“Atau apakah (kamu tidak memperhatikan) orang yang melalui suatu negeri yang (temboknya) telah roboh menutupi atapnya. Dia berkata: “Bagaimana Allah menghidupkan kembali negeri ini setelah hancur?” Maka Allah mematikan orang itu seratus tahun, kemudian menghidupkannya kembali. Allah bertanya: “Berapa lama kamu tinggal di sini?” Ia menjawab: “Saya telah tinggal di sini sehari atau setengah hari”. Allah berfirman: “Sebenarnya kamu telah tinggal di sini seratus tahun lamanya; lihatlah kepada makanan dan minumanmu yang belum lagi berubah; dan lihatlah kepada keledai kamu (yang telah menjadi tulang belulang); Kami akan menjadikan kamu tanda kekuasaan Kami bagi manusia; dan lihatlah kepada tulang belulang keledai itu, kemudian Kami menyusunnya kembali, kemudian Kami membalutnya dengan daging”. Maka tatkala telah nyata kepadanya (bagaimana Allah menghidupkan yang telah mati) dia pun berkata: “Saya yakin bahwa Allah Maha Kuasa atas segala sesuatu”. (QS. Al-Baqarah : 259)
Dalam ayat di atas, Allah memberikan perumpamaan lain, yang juga bertujuan untuk membuktikan kekuasaan-Nya. Akan tetapi tokoh yang dikemukakan dalam perumpamaan ini bukanlah seorang yang ingkar dan tidak percaya kepada kekuasaan-Nya, melainkan seorang yang pada mulanya masih ragu tentang kekuasaan Allah, tetapi setelah melihat berbagai bukti yang nyata maka dia beriman dengan sepenuh hatinya dan mengakui bahwa Allah Mahakuasa atas segala sesuatu.

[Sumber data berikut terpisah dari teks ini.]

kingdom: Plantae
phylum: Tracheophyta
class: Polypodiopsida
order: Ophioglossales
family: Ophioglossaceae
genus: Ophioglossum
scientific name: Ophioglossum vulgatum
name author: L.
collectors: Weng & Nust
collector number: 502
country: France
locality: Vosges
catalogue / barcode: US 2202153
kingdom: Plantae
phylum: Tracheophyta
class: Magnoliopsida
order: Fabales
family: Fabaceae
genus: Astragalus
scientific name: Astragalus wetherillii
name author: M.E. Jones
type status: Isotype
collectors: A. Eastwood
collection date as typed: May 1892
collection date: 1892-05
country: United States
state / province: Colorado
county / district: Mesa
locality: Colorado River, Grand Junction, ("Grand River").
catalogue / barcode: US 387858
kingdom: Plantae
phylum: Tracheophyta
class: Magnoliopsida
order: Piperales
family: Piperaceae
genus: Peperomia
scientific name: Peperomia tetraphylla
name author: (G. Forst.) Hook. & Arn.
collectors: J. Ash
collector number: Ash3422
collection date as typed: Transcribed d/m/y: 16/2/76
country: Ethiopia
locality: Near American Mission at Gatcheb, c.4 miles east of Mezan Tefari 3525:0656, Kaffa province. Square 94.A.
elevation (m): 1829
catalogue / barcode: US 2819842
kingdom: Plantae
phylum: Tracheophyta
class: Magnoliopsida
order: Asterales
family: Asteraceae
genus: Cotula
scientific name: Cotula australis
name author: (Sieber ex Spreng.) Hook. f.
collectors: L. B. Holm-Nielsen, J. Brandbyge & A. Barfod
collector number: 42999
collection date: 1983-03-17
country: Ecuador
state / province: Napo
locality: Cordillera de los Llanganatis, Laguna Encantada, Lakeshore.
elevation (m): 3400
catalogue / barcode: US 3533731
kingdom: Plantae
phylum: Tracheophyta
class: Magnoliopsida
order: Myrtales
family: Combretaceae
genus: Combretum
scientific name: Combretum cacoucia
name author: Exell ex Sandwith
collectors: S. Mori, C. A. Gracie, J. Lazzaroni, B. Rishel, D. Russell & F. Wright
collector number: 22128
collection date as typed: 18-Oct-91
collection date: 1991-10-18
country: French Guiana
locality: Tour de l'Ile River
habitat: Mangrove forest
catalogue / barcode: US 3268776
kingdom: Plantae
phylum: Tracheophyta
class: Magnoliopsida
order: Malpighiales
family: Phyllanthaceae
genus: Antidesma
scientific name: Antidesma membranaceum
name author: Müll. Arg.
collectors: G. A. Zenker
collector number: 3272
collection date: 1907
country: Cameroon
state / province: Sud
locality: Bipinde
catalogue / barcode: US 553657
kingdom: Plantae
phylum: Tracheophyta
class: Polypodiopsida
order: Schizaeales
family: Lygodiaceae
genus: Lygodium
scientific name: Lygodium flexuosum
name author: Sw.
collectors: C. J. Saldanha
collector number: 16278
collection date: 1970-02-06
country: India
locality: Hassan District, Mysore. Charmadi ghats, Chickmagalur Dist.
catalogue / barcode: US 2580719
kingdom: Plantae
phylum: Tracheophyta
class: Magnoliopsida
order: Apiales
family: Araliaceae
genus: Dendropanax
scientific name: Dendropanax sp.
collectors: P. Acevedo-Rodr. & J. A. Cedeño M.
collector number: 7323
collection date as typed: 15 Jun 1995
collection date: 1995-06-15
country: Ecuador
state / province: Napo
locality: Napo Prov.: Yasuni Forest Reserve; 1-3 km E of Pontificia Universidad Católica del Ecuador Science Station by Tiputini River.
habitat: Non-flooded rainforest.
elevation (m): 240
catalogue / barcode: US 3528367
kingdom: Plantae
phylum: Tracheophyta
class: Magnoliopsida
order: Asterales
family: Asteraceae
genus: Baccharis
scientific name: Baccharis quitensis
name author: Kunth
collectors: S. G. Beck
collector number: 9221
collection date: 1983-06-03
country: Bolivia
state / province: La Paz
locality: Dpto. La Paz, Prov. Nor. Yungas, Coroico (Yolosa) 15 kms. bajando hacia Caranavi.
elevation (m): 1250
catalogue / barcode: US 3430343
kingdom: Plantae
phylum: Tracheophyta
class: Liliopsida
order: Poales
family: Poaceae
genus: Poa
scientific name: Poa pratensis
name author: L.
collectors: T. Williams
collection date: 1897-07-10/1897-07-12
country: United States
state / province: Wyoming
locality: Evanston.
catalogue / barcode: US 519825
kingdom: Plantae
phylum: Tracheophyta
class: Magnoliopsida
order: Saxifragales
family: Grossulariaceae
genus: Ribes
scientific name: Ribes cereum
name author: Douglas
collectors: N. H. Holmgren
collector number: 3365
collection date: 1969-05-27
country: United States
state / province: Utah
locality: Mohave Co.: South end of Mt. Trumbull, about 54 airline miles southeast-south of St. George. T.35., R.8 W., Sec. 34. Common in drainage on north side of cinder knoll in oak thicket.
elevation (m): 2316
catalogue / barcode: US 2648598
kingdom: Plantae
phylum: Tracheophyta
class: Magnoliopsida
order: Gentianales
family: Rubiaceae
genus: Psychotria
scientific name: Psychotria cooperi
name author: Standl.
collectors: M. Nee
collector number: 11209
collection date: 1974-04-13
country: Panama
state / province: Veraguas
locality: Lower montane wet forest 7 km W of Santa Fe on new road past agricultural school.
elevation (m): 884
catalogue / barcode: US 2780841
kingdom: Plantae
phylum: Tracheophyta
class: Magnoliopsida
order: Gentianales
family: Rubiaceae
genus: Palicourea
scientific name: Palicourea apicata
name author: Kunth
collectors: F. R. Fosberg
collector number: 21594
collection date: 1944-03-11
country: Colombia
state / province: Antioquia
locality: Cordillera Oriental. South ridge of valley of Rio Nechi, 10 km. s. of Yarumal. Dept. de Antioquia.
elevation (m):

Disebutkan bahwa orang itu pada suatu kali berjalan melalui suatu desa yang sudah merupakan puing-puing belaka. Bangunannya sudah roboh, sehingga atap-atap yang jatuh ke tanah sudah tertimbun oleh reruntuhan dindingnya. Karena masih meragukan kekuasaan Allah, maka ketika dia menyaksikan puing-puing tersebut dia berkata, “Mungkinkah Allah menghidupkan kembali desa yang telah roboh ini, dan mengembalikannya kepada keadaan semula?”
Keraguannya tentang kekuasaan Allah untuk dapat mengembalikan desa itu kepada keadaan semula, dapat kita terapkan kepada sesuatu yang lebih besar dari itu, yakni: “Kuasakah Allah untuk menghidupkan makhluk-Nya kembali pada hari kebangkitan, setelah mereka semua musnah pada hari kiamat?”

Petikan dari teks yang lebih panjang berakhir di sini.